Source document –
▶

From: Phillips, Addison <addison@lab126.com>
Date: Fri, 22 Oct 2010 14:40:58 -0700
To: "public-iri@w3.org" <public-iri@w3.org>
CC: Bjoern Hoehrmann <derhoermi@gmx.net>
Message-ID: <C7A5719F1E562149BA9171F58BEE2CA412A1B64A89@EX-IAD6-B.ant.amazon.com>
(co-chair hat OFF)

Trac issue: http://trac.tools.ietf.org/wg/iri/trac/ticket/23 

So here is a slightly different version of the same proposal. Bjoern, does this suitably allay your concerns? I recognize that you would prefer us to eliminate the conversion step altogether, but some feel that the conversion step is not altogether obvious, even if it is intrinsic to what follows.

◀

Supplied material –
▶

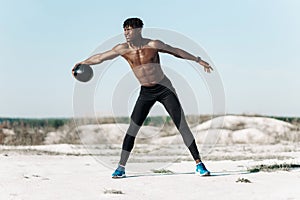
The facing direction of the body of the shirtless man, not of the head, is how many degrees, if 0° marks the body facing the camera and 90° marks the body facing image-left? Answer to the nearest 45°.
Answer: approximately 0°
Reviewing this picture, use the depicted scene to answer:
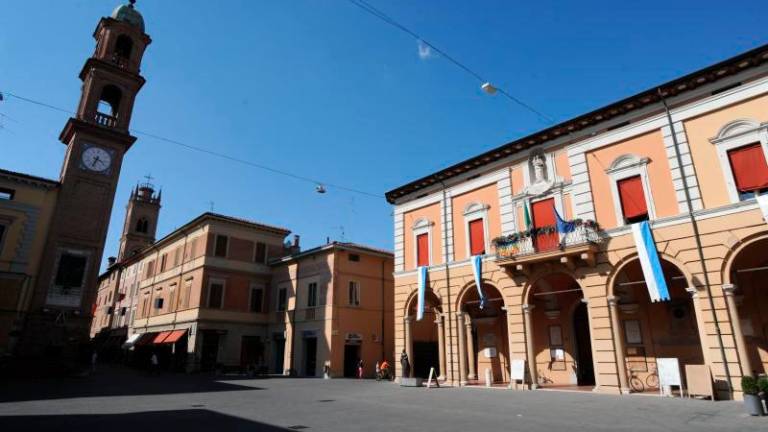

◀

Required tasks –
1 – Write out the email about the IRI proposal word for word, everything from "So here is a" down to "to what follows.".
2 – Continue the email about the IRI proposal from where it stops.

Answers by item number –
1 –
So here is a slightly different version of the same proposal. Bjoern, does this suitably allay your concerns? I recognize that you would prefer us to eliminate the conversion step altogether, but some feel that the conversion step is not altogether obvious, even if it is intrinsic to what follows.

2 –
---
An IRI or IRI reference is a sequence of characters from the UCS. For IRIs that are not already encoded in Unicode (as when written on paper, read aloud, or represented in a text stream using a legacy character encoding), convert the IRI to Unicode. Note that some character encodings or transcriptions can be converted to or represented by more than one sequence of Unicode characters. Ideally the resulting IRI would use a normalized form, such as Unicode Normalization Form C [UAX15] (see [Section 5] Normalization and Comparison), since that ensures a stable, consistent representation that is most likely to produce the intended results. Implementers and users are cautioned that, while denormalized character sequences are valid, they might be difficult for other users or processes to reproduce and might lead to unexpected results.
---

Addison

Addison Phillips
Globalization Architect (Lab126)
Chair (W3C I18N, IETF IRI WGs)

Internationalization is not a feature.
It is an architecture.


> -----Original Message-----
> From: "Martin J. Dürst" [mailto:duerst@it.aoyama.ac.jp]
> Sent: Friday, October 01, 2010 1:33 AM
> To: Phillips, Addison
> Cc: Bjoern Hoehrmann; public-iri@w3.org
> Subject: Re: proposal for Issue #23 (relax requirement for NFC
> transcoding)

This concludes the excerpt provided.